Records from a collection
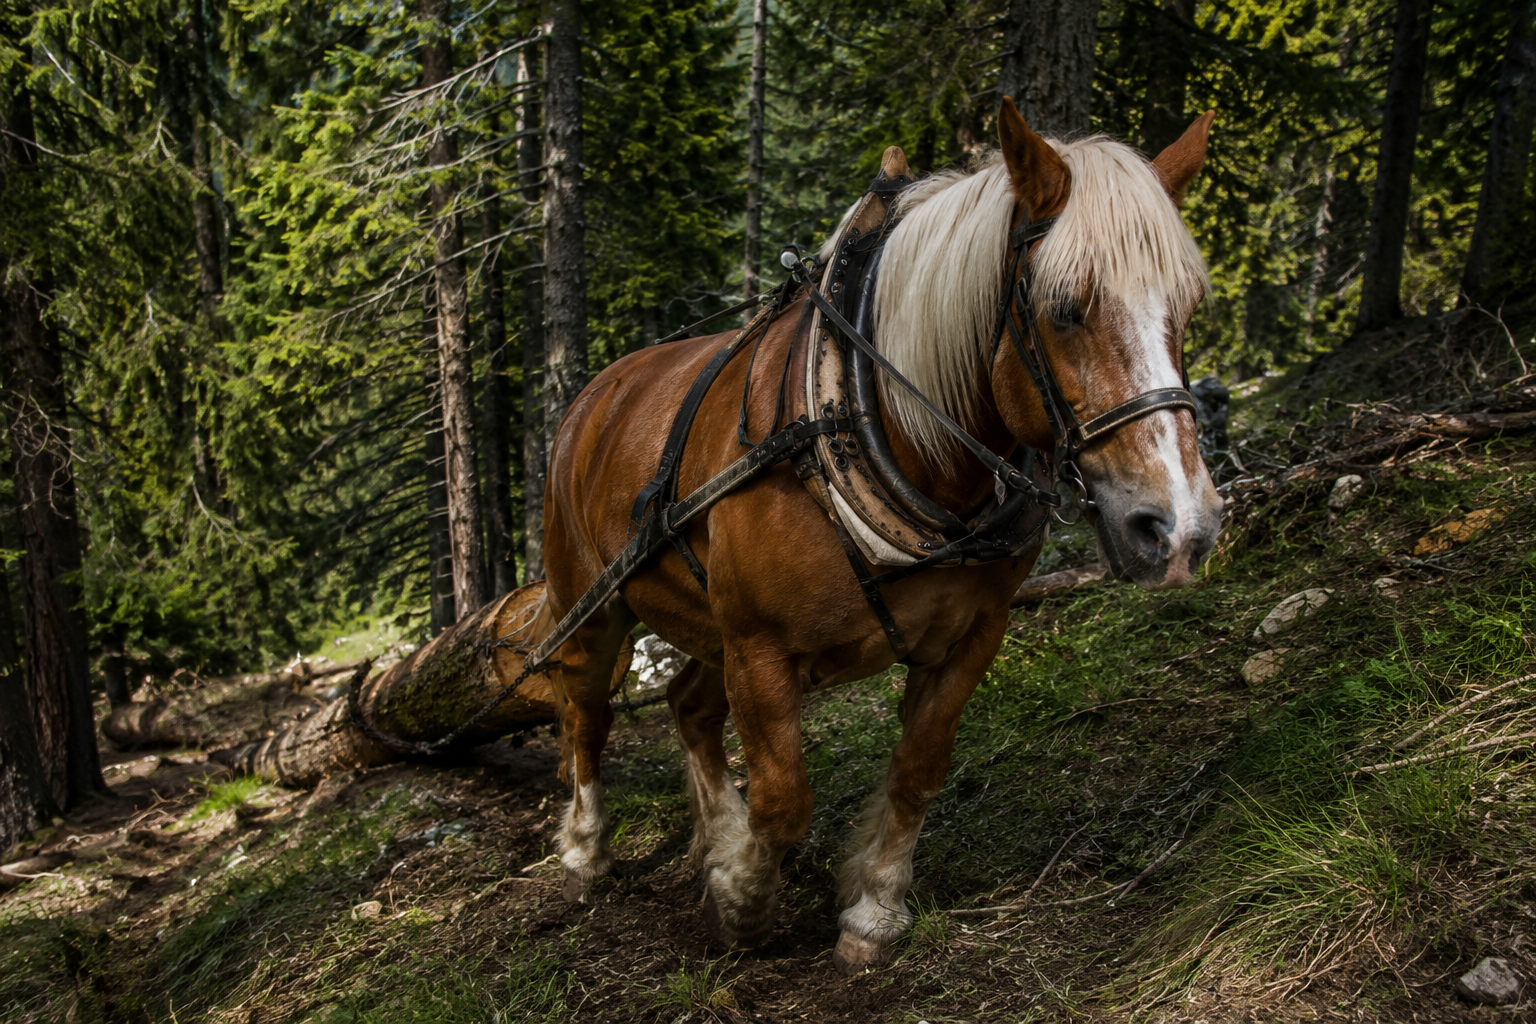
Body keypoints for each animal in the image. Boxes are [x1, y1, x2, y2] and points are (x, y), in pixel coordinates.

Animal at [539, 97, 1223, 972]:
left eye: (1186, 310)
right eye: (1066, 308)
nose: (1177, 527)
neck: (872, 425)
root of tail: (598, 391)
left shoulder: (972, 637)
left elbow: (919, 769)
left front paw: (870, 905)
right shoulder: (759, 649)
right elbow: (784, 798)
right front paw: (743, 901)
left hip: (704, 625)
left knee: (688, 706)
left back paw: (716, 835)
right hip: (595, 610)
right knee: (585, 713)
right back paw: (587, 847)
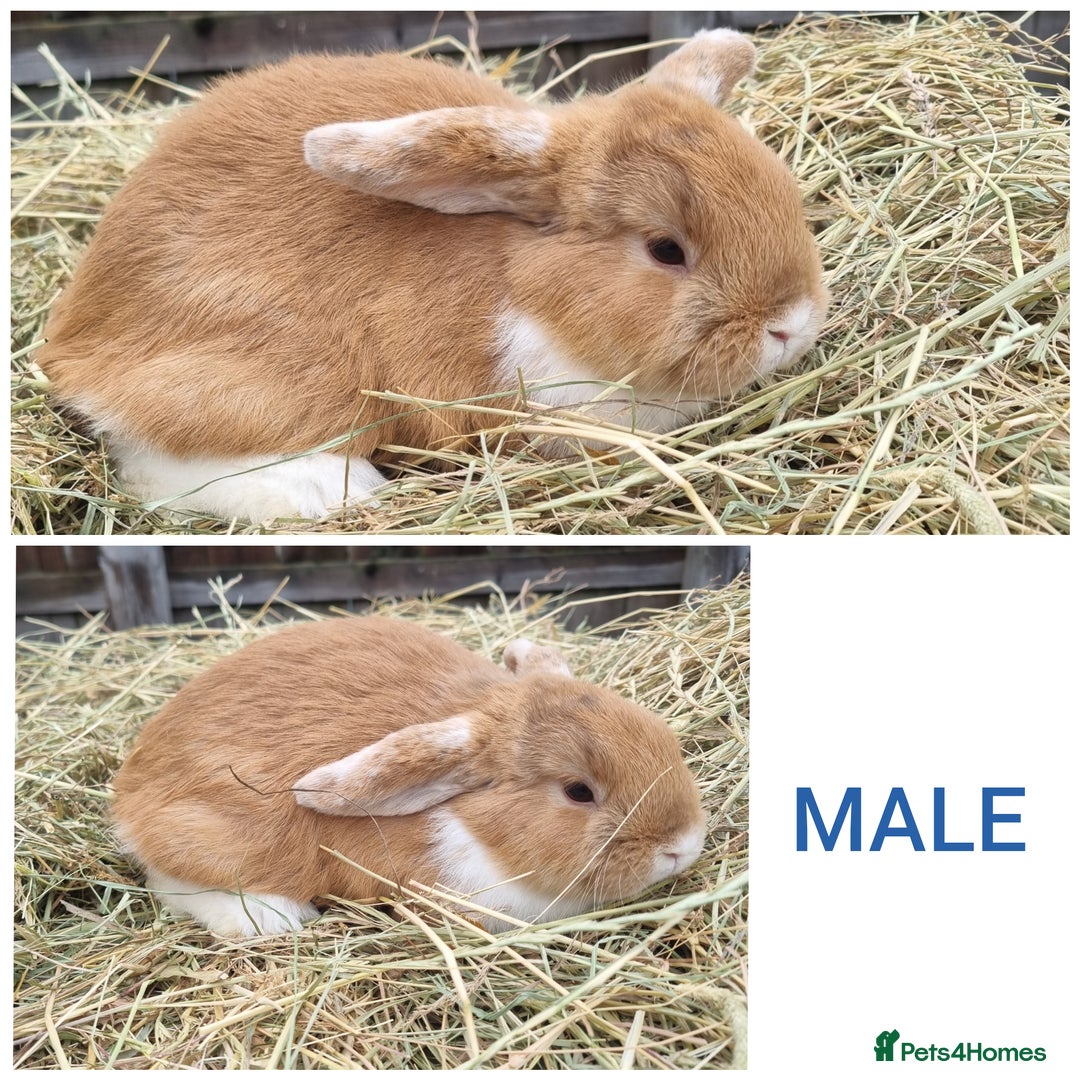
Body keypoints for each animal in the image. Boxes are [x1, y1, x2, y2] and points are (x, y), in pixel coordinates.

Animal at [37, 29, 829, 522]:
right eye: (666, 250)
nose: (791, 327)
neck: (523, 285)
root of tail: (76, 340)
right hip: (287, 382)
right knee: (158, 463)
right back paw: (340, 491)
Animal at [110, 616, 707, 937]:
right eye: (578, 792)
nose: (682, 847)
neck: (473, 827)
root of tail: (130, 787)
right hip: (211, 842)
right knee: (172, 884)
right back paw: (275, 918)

- _What you should do_
The lines above that hold the string "root" are to be located and copied.

- _Task solution_
root of tail: (598, 391)
root of tail: (76, 340)
root of tail: (130, 787)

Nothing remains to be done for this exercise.